The new Pope has a hard task ahead
The Roman Catholic Church, whose institutional underpinnings are under threat, has chosen a field man to lead the flock. Argentina’s 76-year-old Cardinal Jorge Mario Bergoglio, who assumed the name of Francis on being elected at the Vatican’s Sistine Chapel on Wednesday, becomes the first Jesuit to head the Vatican.
Francis rose from being a parish priest. He has never been a part of the Curia, the Vatican’s all-powerful bureaucracy, which is thought to be embroiled in corruption and power politics, a trend that Pope Benedict XVI, who tendered his resignation citing physical infirmity recently, had been unable to curb.
The new Pope’s assumption of the name of Francis, Christendom’s beloved saint from Assisi who took the vow of poverty, is perhaps just the message the Catholic universe of 1.2 billion is looking for. The papacy has become a European institution in the past 1,200 years, although the members of the church are overwhelmingly from the global South that is steeped in poverty. The election of Cardinal Bergoglio changes that trend at last.
Francis was born in Argentina of immigrant working-class Italian parents. This maintains the European link but there can be no question that the working mind of the Pope cannot be anything other than that of a man of God running the diocese of the poor. The signal might have been a shade different had the voting cardinals found their man in Asia or Africa. An African cardinal was thought to be in the reckoning. But it appears the electors opted for a complete outsider who may provide the external eye on reforming the Curia.

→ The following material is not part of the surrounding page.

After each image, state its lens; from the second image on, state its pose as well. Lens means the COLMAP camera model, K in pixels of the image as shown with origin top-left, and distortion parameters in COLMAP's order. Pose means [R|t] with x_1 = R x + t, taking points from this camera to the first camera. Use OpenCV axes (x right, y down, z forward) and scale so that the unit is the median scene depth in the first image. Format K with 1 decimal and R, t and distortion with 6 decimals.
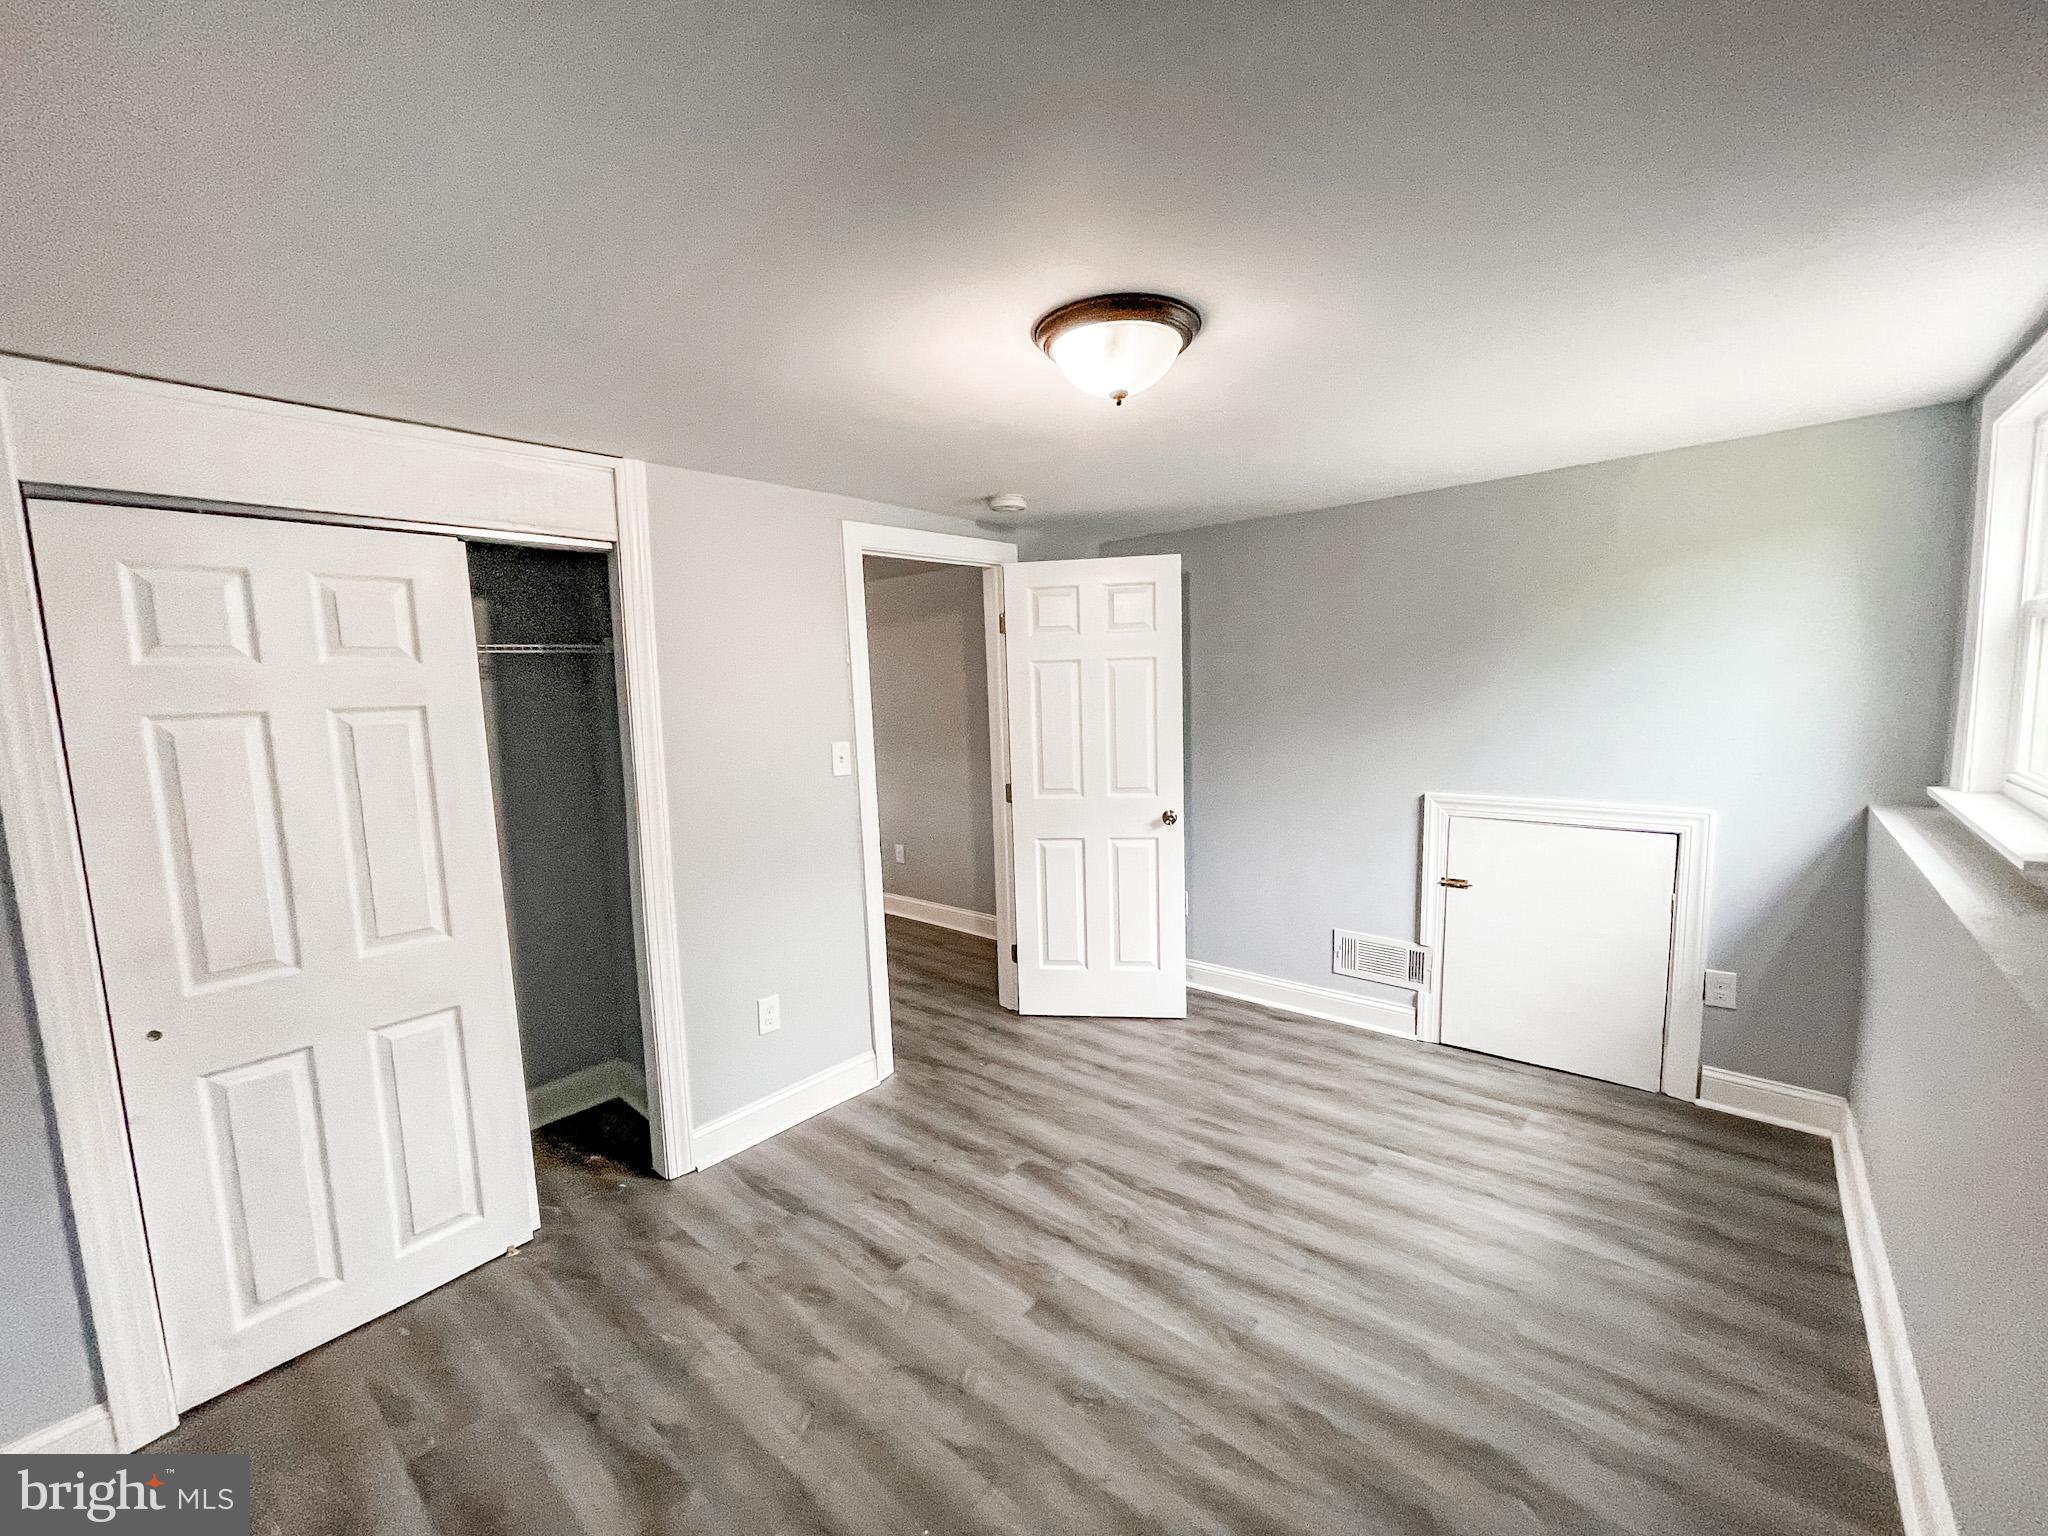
lens RADIAL K [[829.2, 0, 1023.1], [0, 829.2, 773.4], [0, 0, 1]] dist [-0.000880, 0.000201]
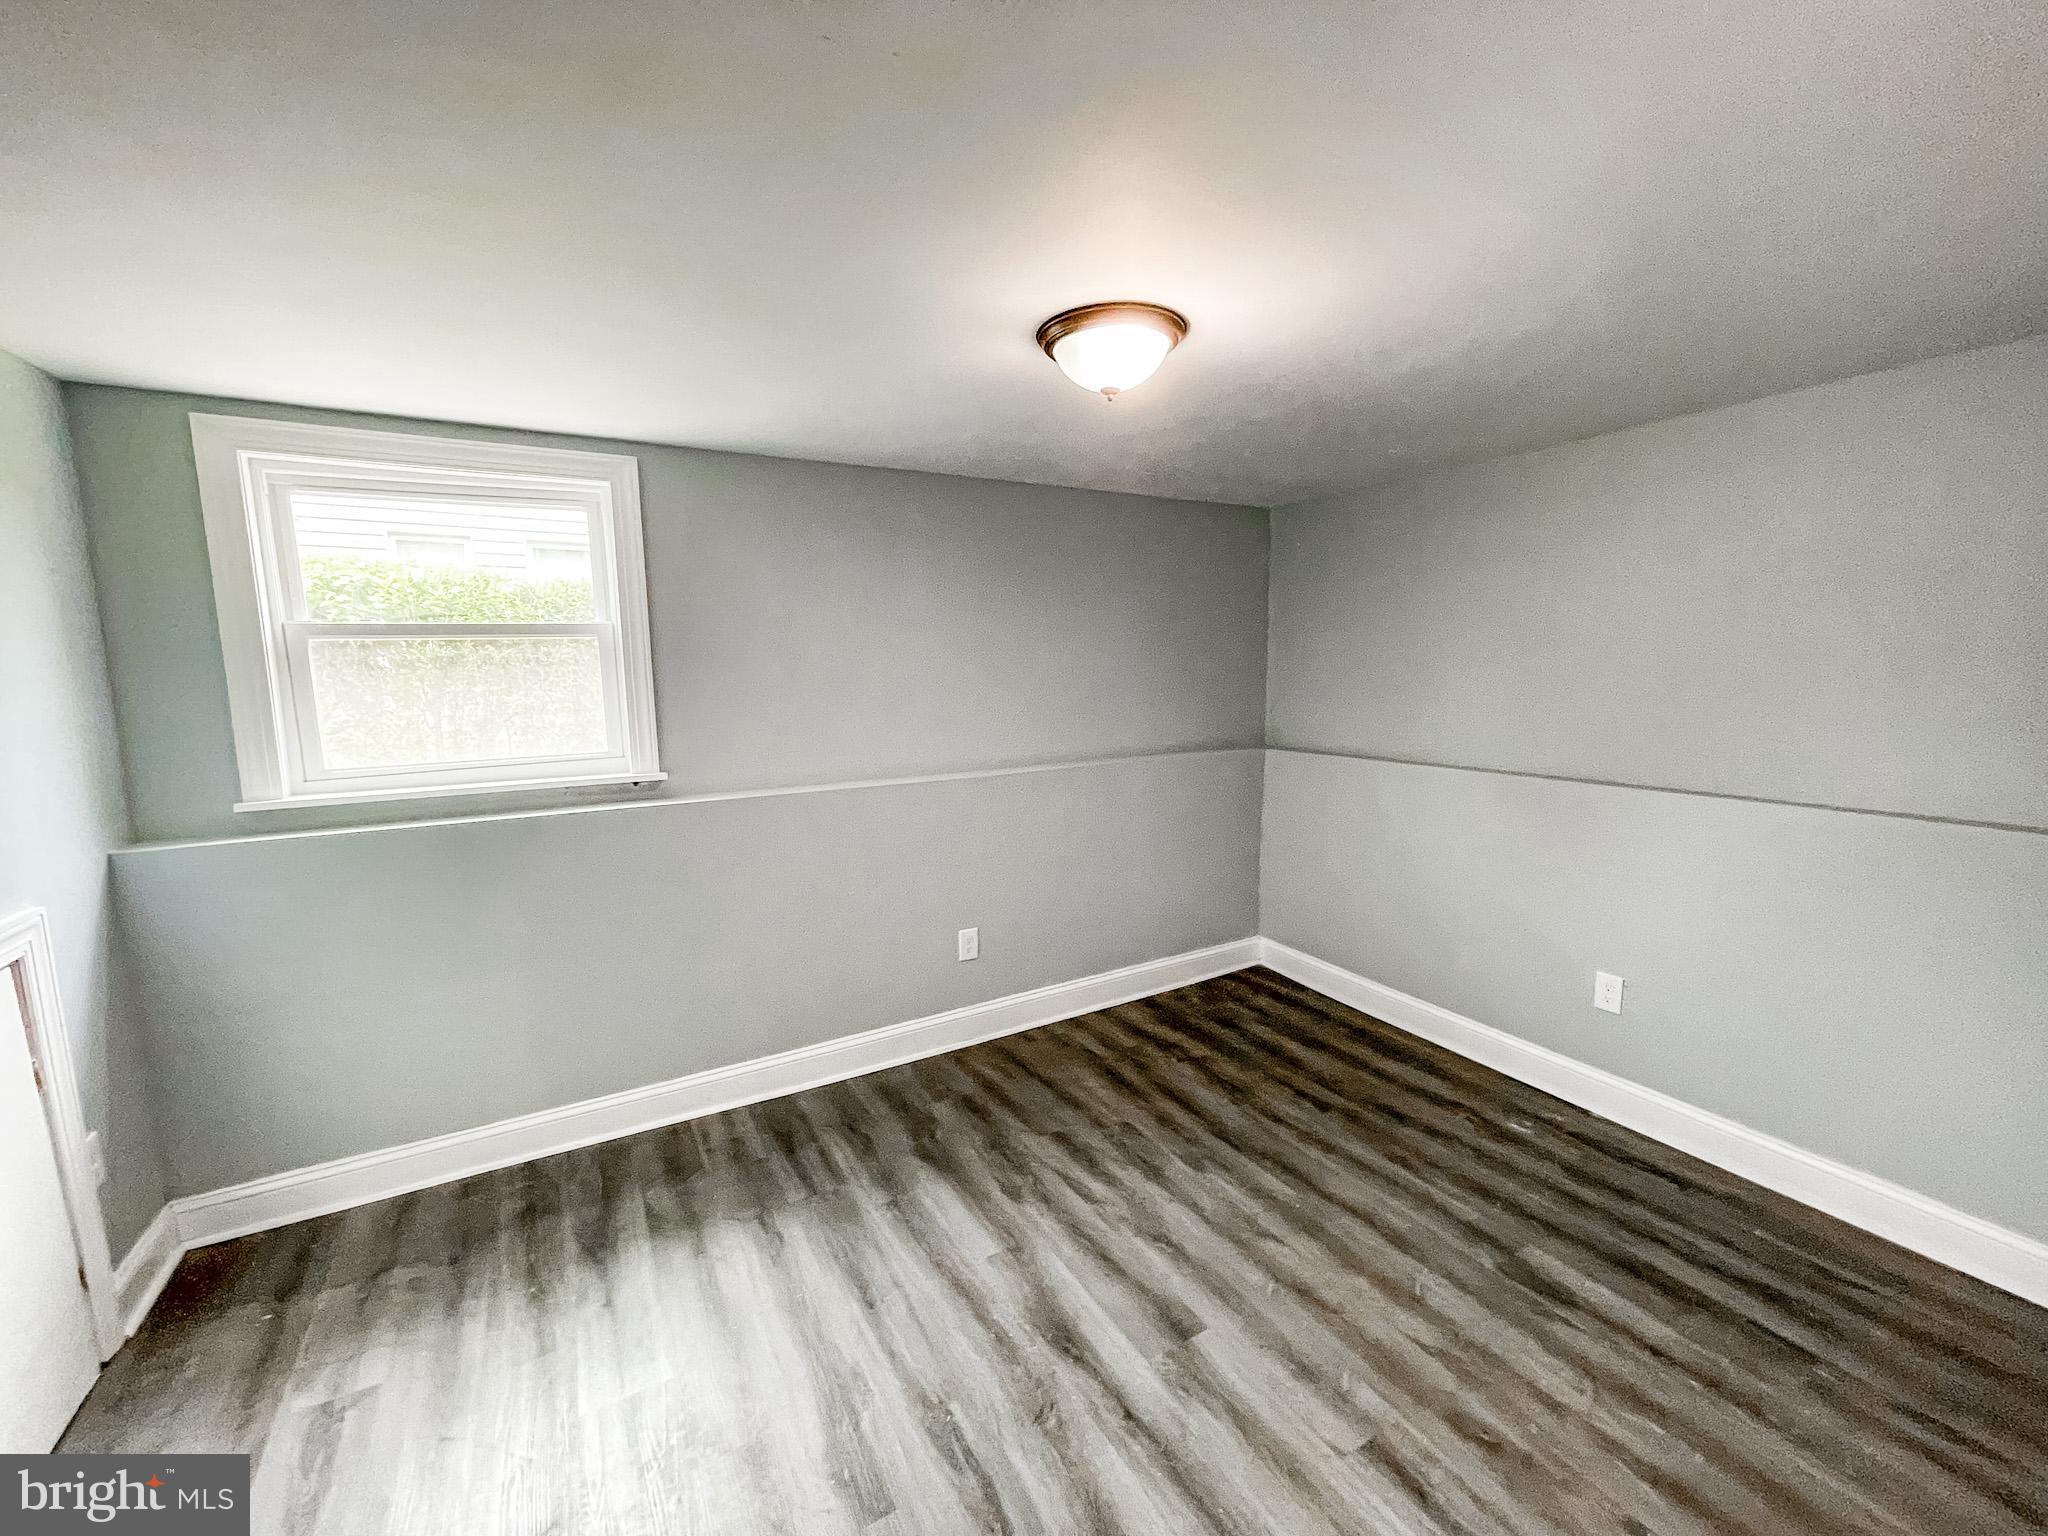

The Pope has to provide the environment to extend the gospel. This has been vitiated in recent times. Stories of sexual abuse abound. The ideology of secularism in Western society undermines faith. Evangelical groups that compete with the Catholic Church have gained influence in the southern hemisphere. The Curia is said to be in serious need of reform. The management of the Vatican Bank is believed to lack transparency, and is well behind international banking norms. Taken even individually, each is a serious challenge. Collectively, these can be destabilising. Can a 76-year-old manage to turn things around? When the last Pope stepped down, citing age and health, many wondered if a relatively younger man was needed at this juncture. May be the 266th Pope has it in him, given his personality and spartan outlook.